Due to the unpredictability of the medium/long range this year I will be holding off on long range discussions until a pattern change is set. I should predict dry/warm and then we’ll get slammed with storms at this point …

Even my own long range models are not working out with the current pattern … even at FIVE DAYS OUT …

I will be concentrating on what I can see, such as short/medium range … just as I am doing well with the system moving through today, with numerous advisories out … and a couple more will go out for the RIV/SBD Mtns for your dusting of snow later on …

This is one of the arctic type systems and it dropped too far east for much of anything good for us … I know a week or so ago I started that the SCV would have a classic I-5 corridor wind storm with the coming pattern with the northwest flow and that will be starting this evening and lasting into the night, where I have a high wind warning up.

The pattern this year is an odd one, one I have never seen, and it’ll take a lot to crunch it, meaning the jet stream must be altered by the Sun swinging back north.

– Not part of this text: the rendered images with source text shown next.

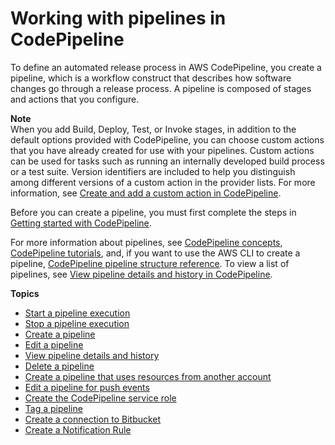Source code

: # Working with pipelines in CodePipeline<a name="pipelines"></a>

To define an automated release process in AWS CodePipeline, you create a pipeline, which is a workflow construct that describes how software changes go through a release process\. A pipeline is composed of stages and actions that you configure\. 

**Note**  
When you add Build, Deploy, Test, or Invoke stages, in addition to the default options provided with CodePipeline, you can choose custom actions that you have already created for use with your pipelines\. Custom actions can be used for tasks such as running an internally developed build process or a test suite\. Version identifiers are included to help you distinguish among different versions of a custom action in the provider lists\. For more information, see [Create and add a custom action in CodePipeline](actions-create-custom-action.md)\.

Before you can create a pipeline, you must first complete the steps in [Getting started with CodePipeline](getting-started-codepipeline.md)\.

For more information about pipelines, see [CodePipeline concepts](concepts.md), [CodePipeline tutorials](tutorials.md), and, if you want to use the AWS CLI to create a pipeline, [CodePipeline pipeline structure reference](reference-pipeline-structure.md)\. To view a list of pipelines, see [View pipeline details and history in CodePipeline](pipelines-view.md)\.

**Topics**
+ [Start a pipeline execution](pipelines-about-starting.md)
+ [Stop a pipeline execution](pipelines-stop.md)
+ [Create a pipeline](pipelines-create.md)
+ [Edit a pipeline](pipelines-edit.md)
+ [View pipeline details and history](pipelines-view.md)
+ [Delete a pipeline](pipelines-delete.md)
+ [Create a pipeline that uses resources from another account](pipelines-create-cross-account.md)
+ [Edit a pipeline for push events](update-change-detection.md)
+ [Create the CodePipeline service role](pipelines-create-service-role.md)
+ [Tag a pipeline](pipelines-tag.md)
+ [Create a connection to Bitbucket](connections-pipelines.md)
+ [Create a Notification Rule](notification-rule-create.md)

Let us hope I am correct in my original thought… that after this month we start to see the storms due to that reason … because if this pattern remains locked we would be having the driest season in recorded history … and I’m not ready to throw the towel in as I still think this looks like 2005-2006 … Where storms started coming after the New Year …

HOWEVER, if you click this article (CLICK HERE) you will see that 9 days ago one of my models predicted a classic I-5 corridor wind event through the Santa Clarita Valley into Western Los Angeles County.  This is what is happening with this system tonight.  So from now on until the pattern changes, I’ll be using that model for medium to long range forecasting.  In using it, there is no doubt in my mind that the pattern will remain dry through Christmas and toward New Years.  As the ridge does try to break-down, there’s a chance of precipitation again toward New Years Eve or Day.

But I have to be realistic now and focus on January being when we’ll see the pattern shift.  The pattern shift remains able to bring arctic storms in for low elevation snowfall this season … we just need the ridge to shift west some.  These systems that are missing us to the east are indeed arctic type systems, we’re just 500 miles too far west, as has been the pattern this season thus far.